*** Opening of SOURCE DATA ***
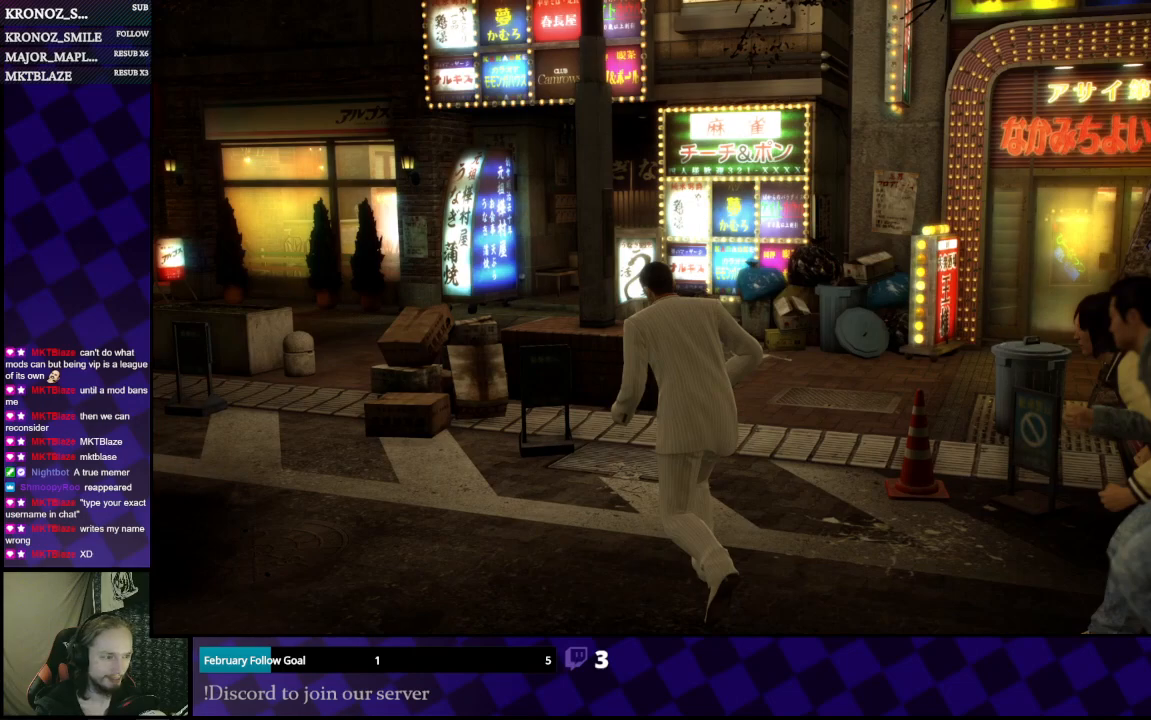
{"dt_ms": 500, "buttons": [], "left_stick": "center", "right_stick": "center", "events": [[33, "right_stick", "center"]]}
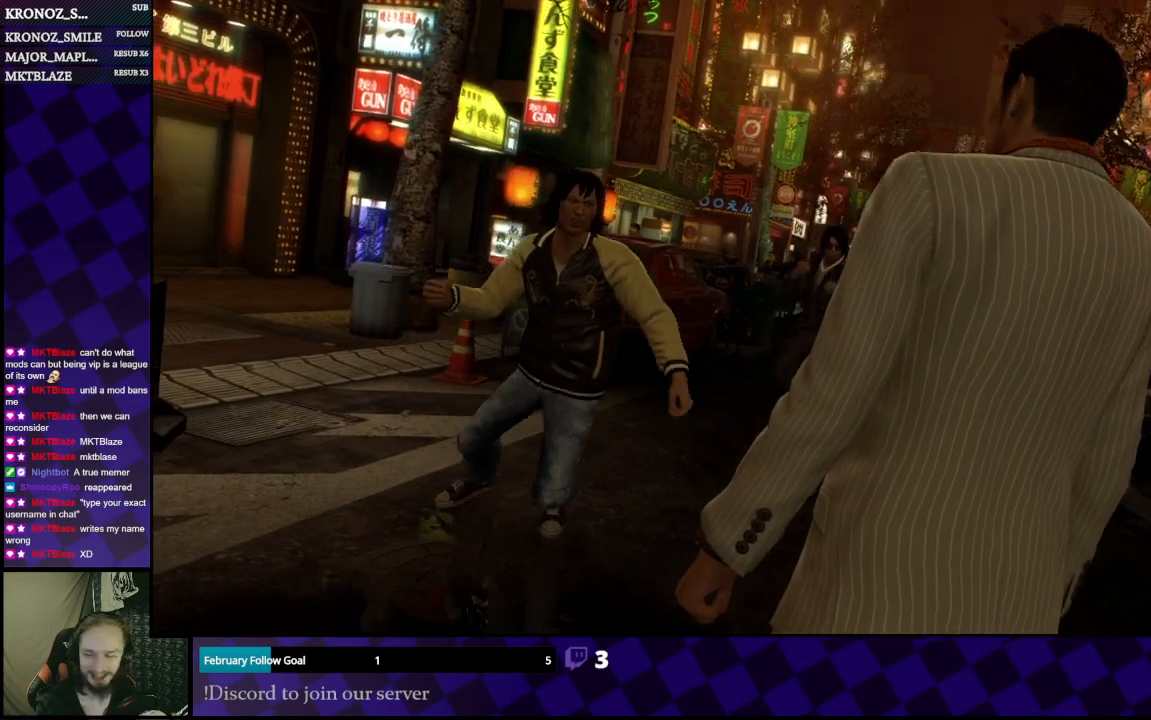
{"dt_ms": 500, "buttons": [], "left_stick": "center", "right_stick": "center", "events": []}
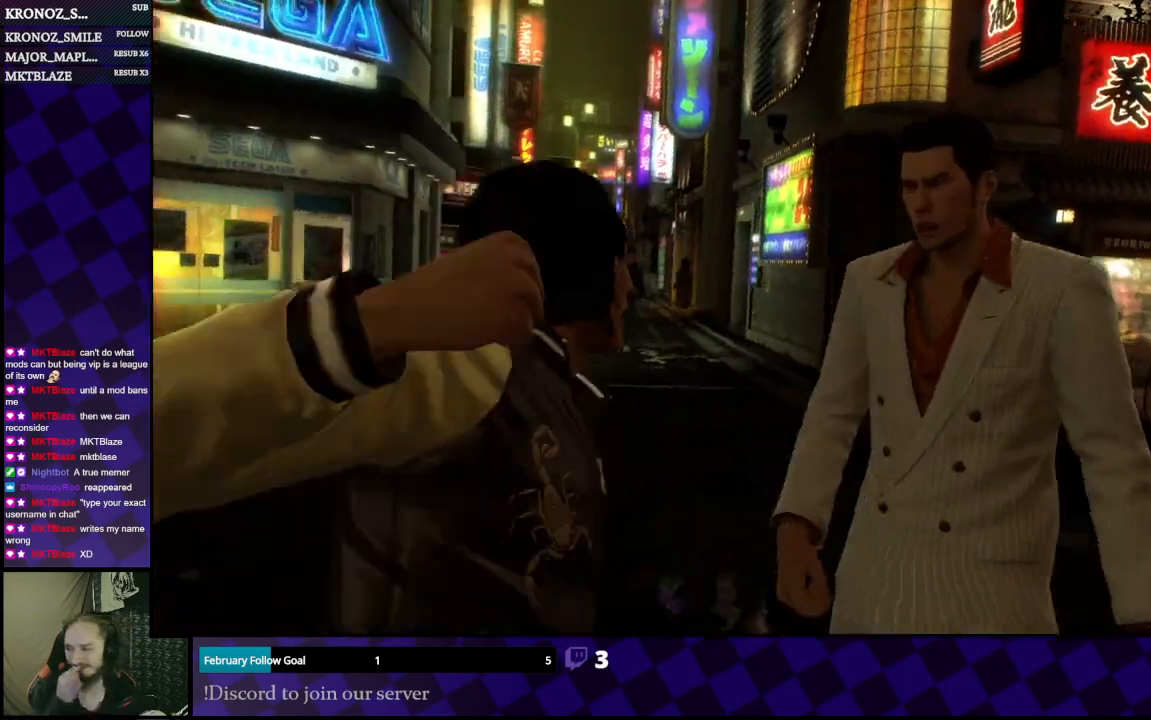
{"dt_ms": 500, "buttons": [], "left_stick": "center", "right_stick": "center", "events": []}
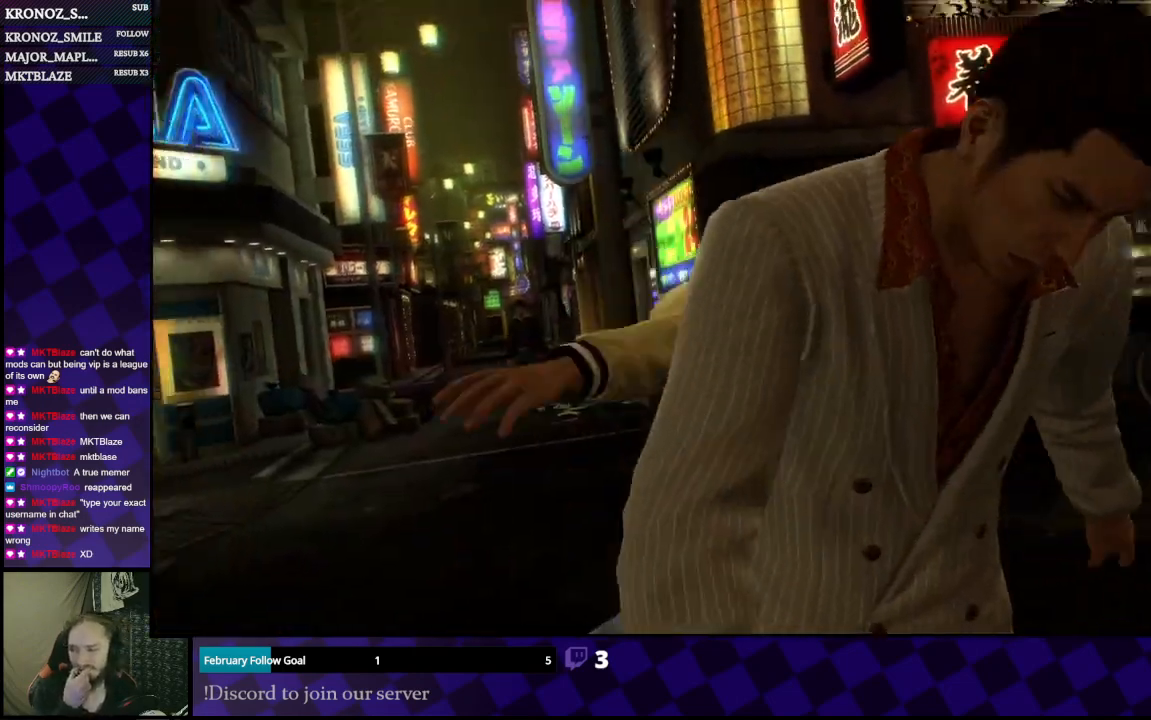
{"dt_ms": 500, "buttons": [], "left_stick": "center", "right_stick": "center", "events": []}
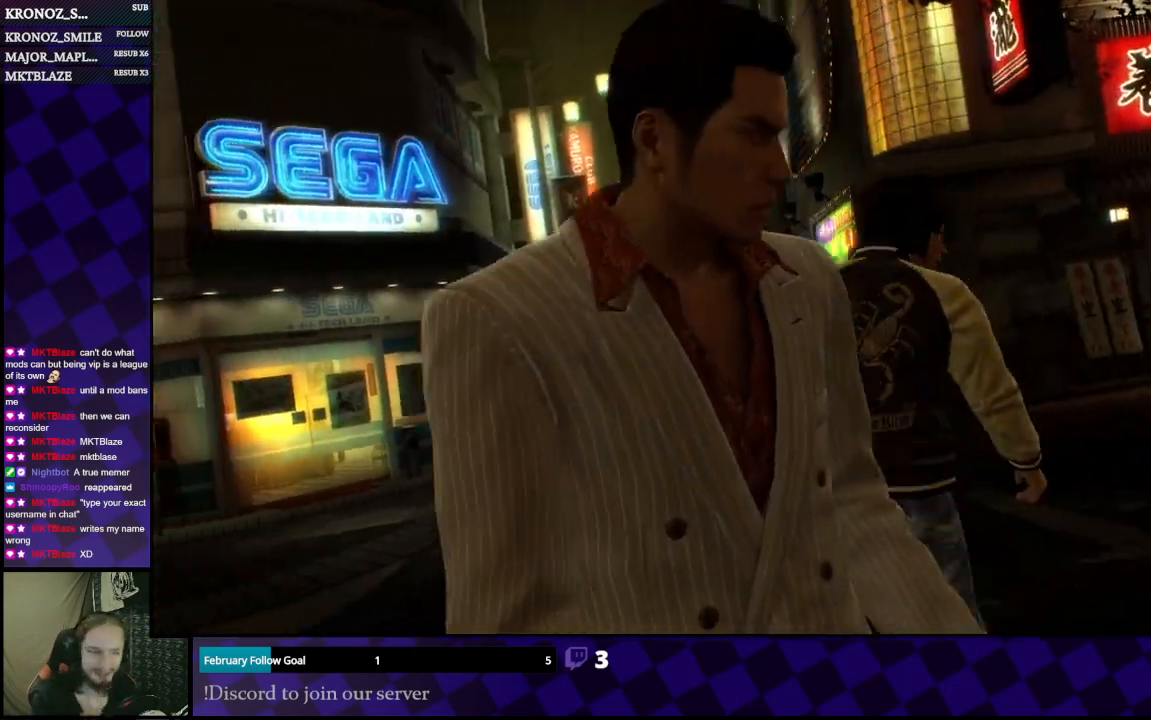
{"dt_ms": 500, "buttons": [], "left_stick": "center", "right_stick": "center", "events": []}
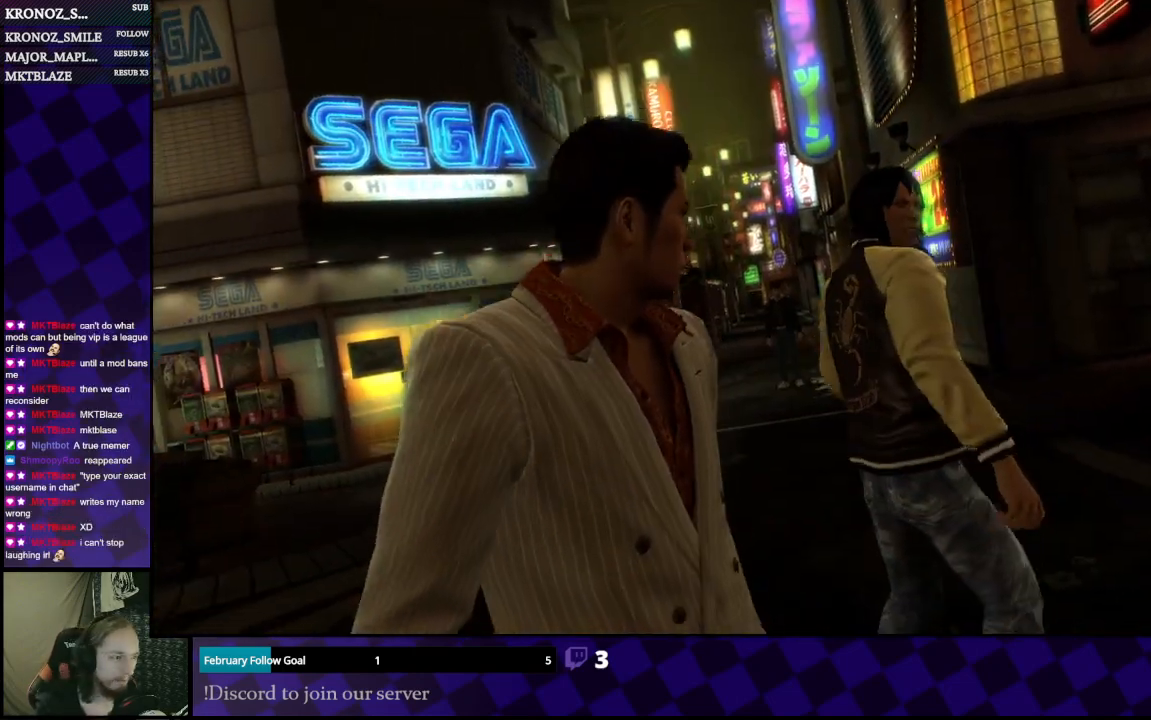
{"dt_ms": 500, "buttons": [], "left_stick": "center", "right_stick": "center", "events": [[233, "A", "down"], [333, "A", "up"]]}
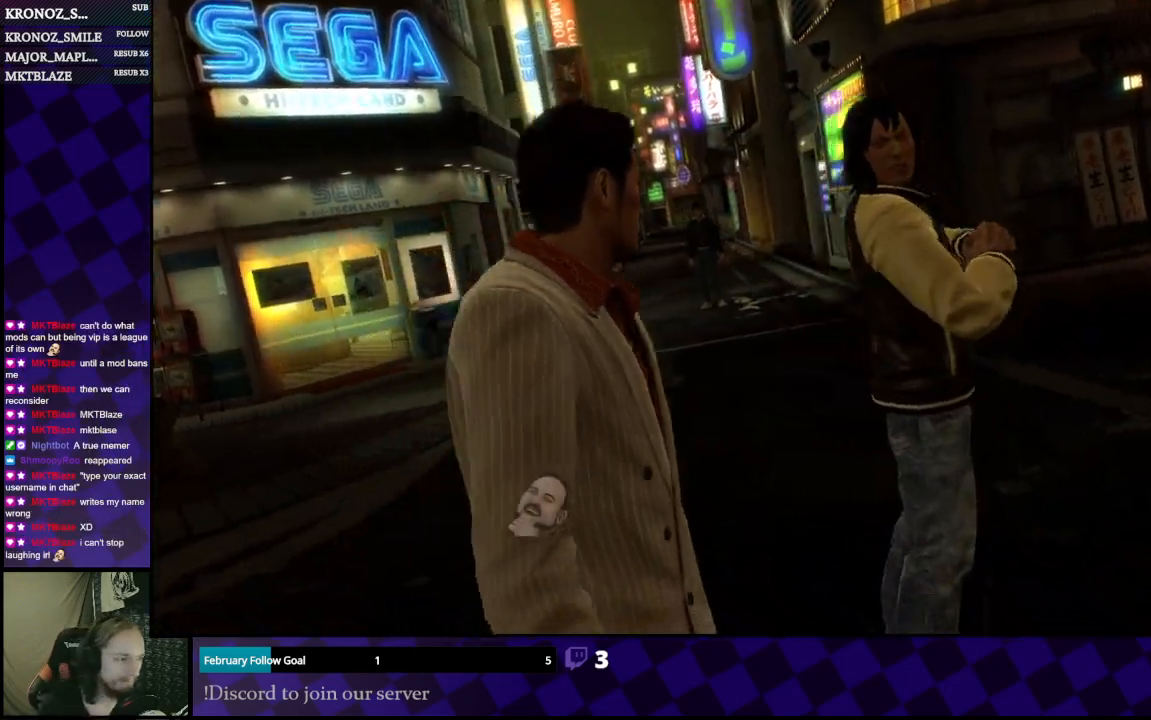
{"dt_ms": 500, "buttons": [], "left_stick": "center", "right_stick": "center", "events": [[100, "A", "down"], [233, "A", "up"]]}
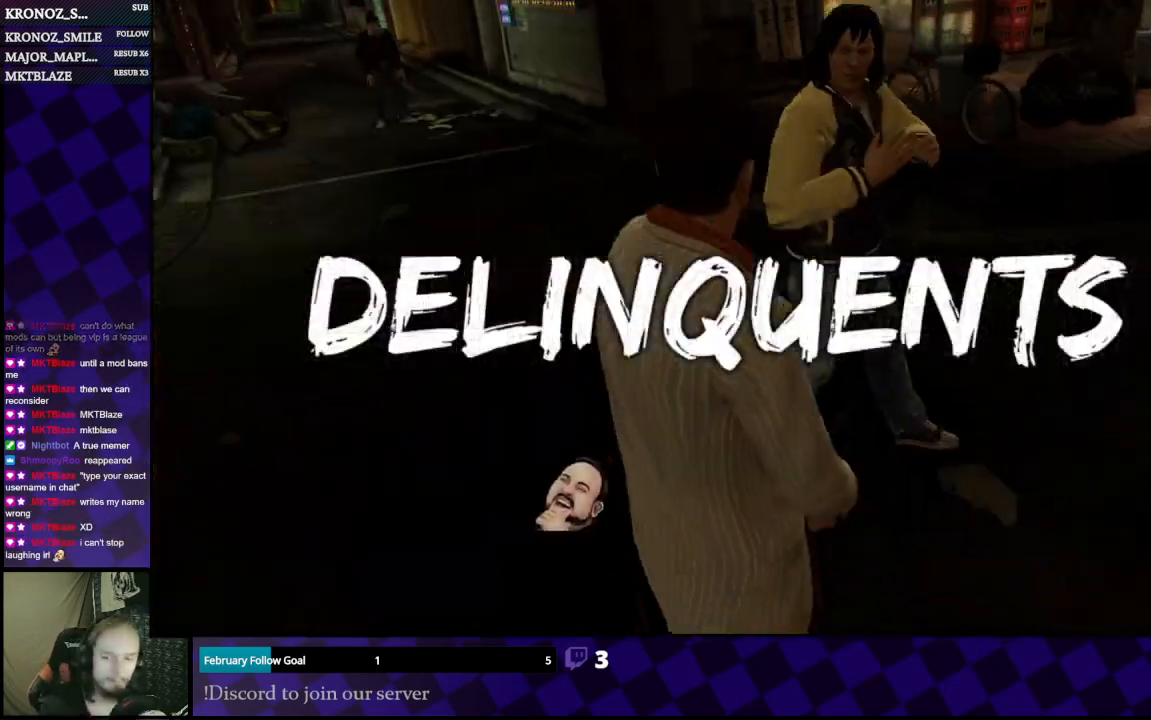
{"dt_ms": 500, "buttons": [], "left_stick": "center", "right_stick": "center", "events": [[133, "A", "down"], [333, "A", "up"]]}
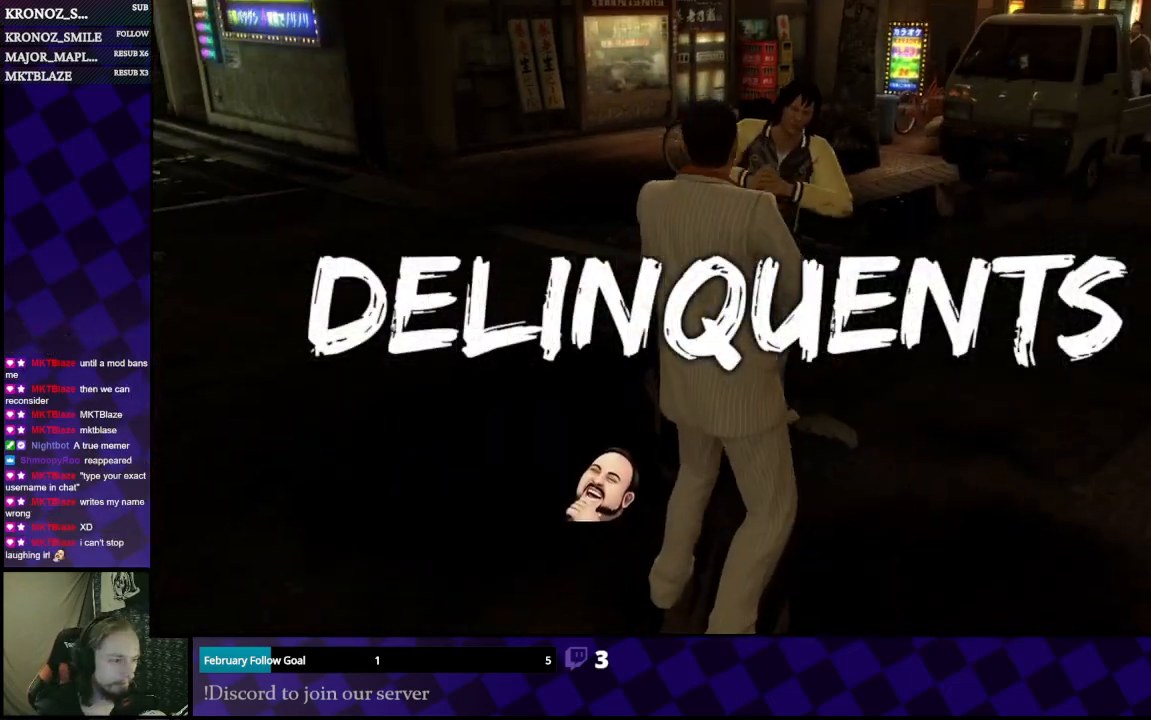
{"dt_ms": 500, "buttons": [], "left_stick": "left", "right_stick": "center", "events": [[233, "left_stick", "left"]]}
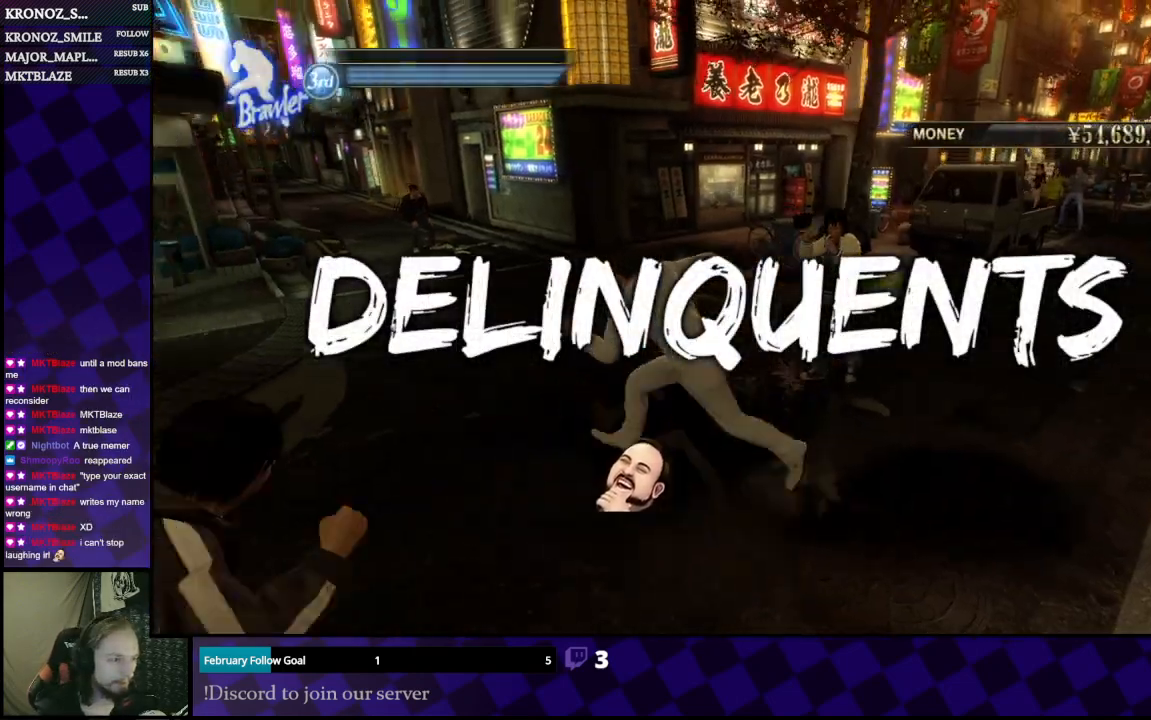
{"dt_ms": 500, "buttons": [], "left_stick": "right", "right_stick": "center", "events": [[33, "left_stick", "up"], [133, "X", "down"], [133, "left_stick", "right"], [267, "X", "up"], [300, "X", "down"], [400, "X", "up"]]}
*** Close of SOURCE DATA ***
Leave the images out and transcribe the remaining data above word for word.

- **TASK RESULT**
{"dt_ms": 500, "buttons": [], "left_stick": "center", "right_stick": "center", "events": [[33, "right_stick", "center"]]}
{"dt_ms": 500, "buttons": [], "left_stick": "center", "right_stick": "center", "events": []}
{"dt_ms": 500, "buttons": [], "left_stick": "center", "right_stick": "center", "events": []}
{"dt_ms": 500, "buttons": [], "left_stick": "center", "right_stick": "center", "events": []}
{"dt_ms": 500, "buttons": [], "left_stick": "center", "right_stick": "center", "events": []}
{"dt_ms": 500, "buttons": [], "left_stick": "center", "right_stick": "center", "events": [[233, "A", "down"], [333, "A", "up"]]}
{"dt_ms": 500, "buttons": [], "left_stick": "center", "right_stick": "center", "events": [[100, "A", "down"], [233, "A", "up"]]}
{"dt_ms": 500, "buttons": [], "left_stick": "center", "right_stick": "center", "events": [[133, "A", "down"], [333, "A", "up"]]}
{"dt_ms": 500, "buttons": [], "left_stick": "left", "right_stick": "center", "events": [[233, "left_stick", "left"]]}
{"dt_ms": 500, "buttons": [], "left_stick": "right", "right_stick": "center", "events": [[33, "left_stick", "up"], [133, "X", "down"], [133, "left_stick", "right"], [267, "X", "up"], [300, "X", "down"], [400, "X", "up"]]}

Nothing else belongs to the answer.